§ **BRIEF**:
Gather each line in the records below that contains the word "highest", and copy those lines out in full.

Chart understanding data
▼▼▼
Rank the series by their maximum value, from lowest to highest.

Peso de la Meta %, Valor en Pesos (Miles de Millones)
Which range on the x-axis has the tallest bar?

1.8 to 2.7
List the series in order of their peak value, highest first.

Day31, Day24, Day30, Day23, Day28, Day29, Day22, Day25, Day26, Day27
▲▲▲
▼▼▼
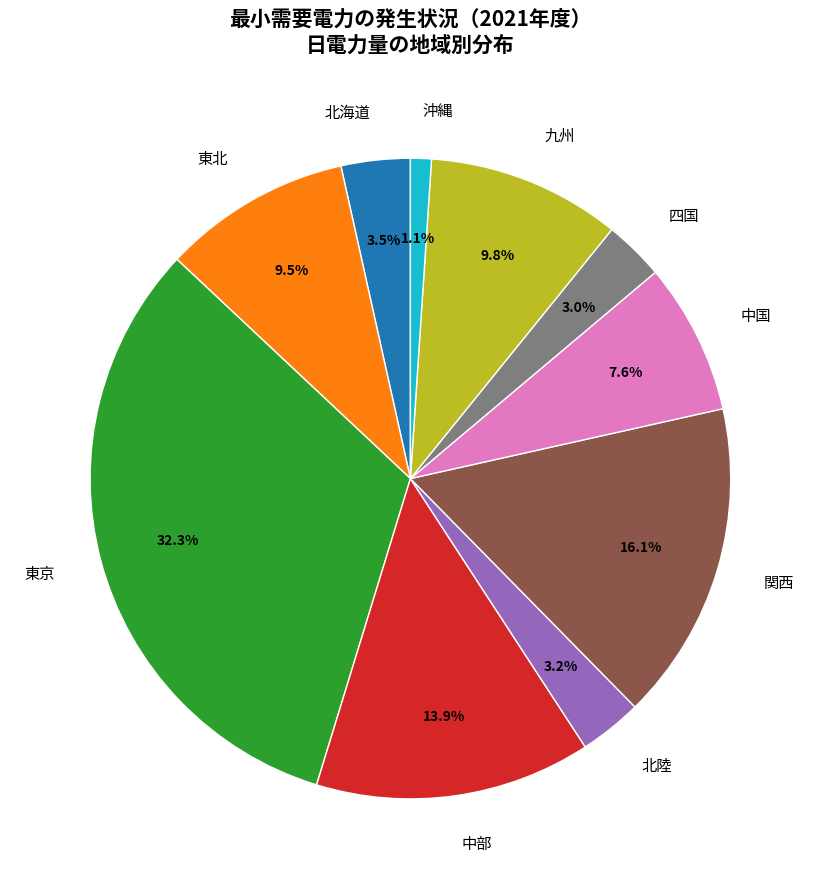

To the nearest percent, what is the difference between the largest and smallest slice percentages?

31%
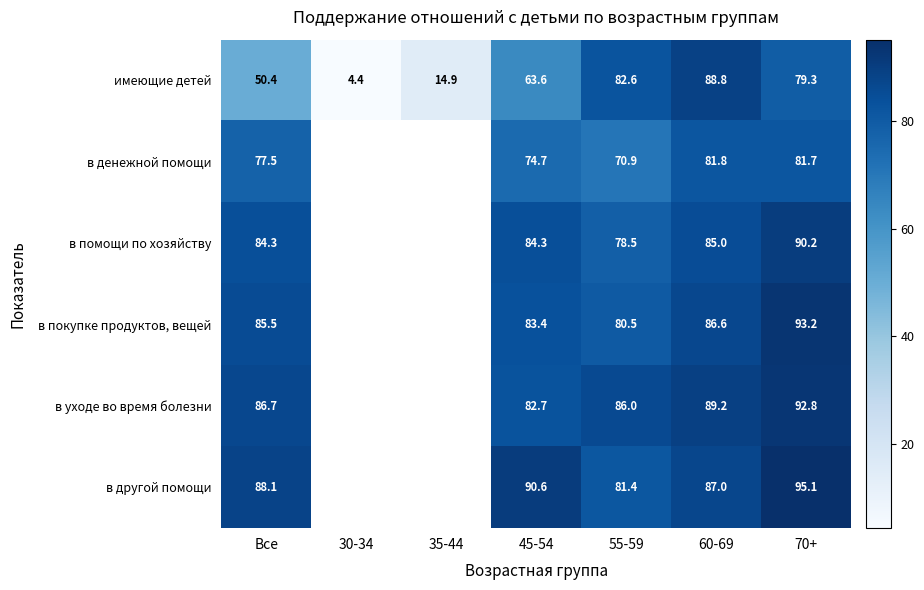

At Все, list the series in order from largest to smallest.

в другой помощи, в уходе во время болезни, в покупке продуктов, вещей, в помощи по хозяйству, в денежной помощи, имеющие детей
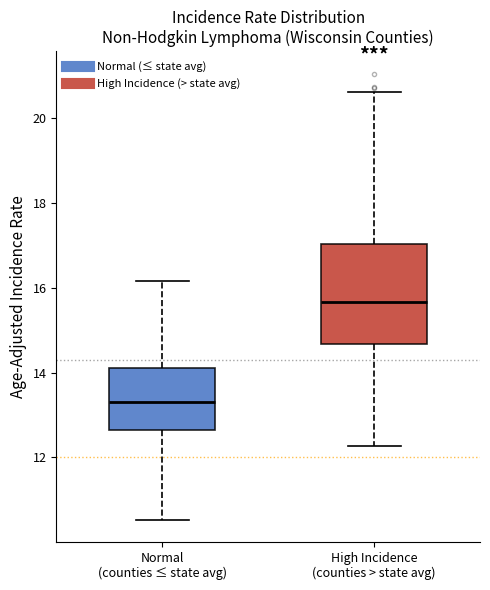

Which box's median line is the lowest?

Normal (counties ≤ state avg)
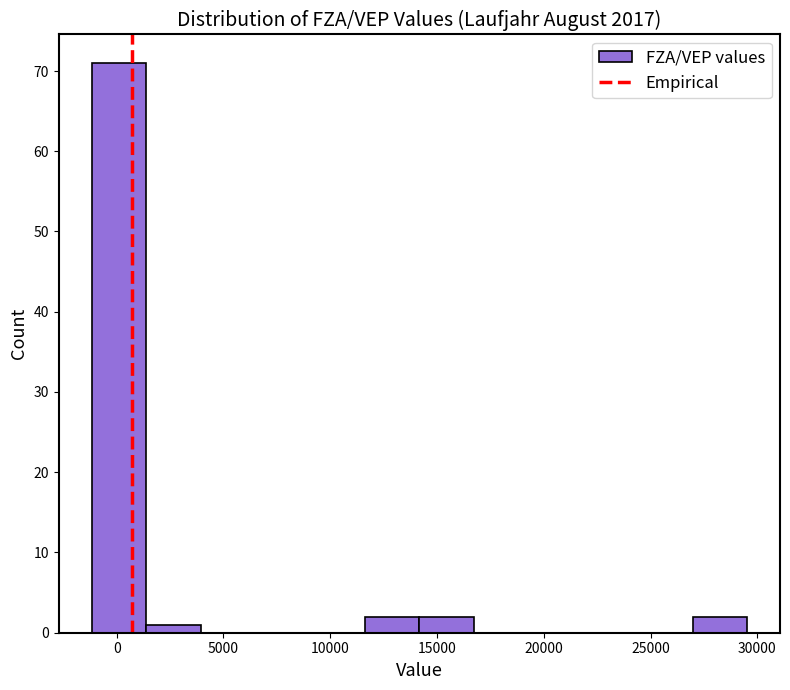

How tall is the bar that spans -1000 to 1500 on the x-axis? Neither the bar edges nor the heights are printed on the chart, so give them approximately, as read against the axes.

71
▲▲▲
§ **ANSWER TO THE EXERCISE**:
Rank the series by their maximum value, from lowest to highest.
List the series in order of their peak value, highest first.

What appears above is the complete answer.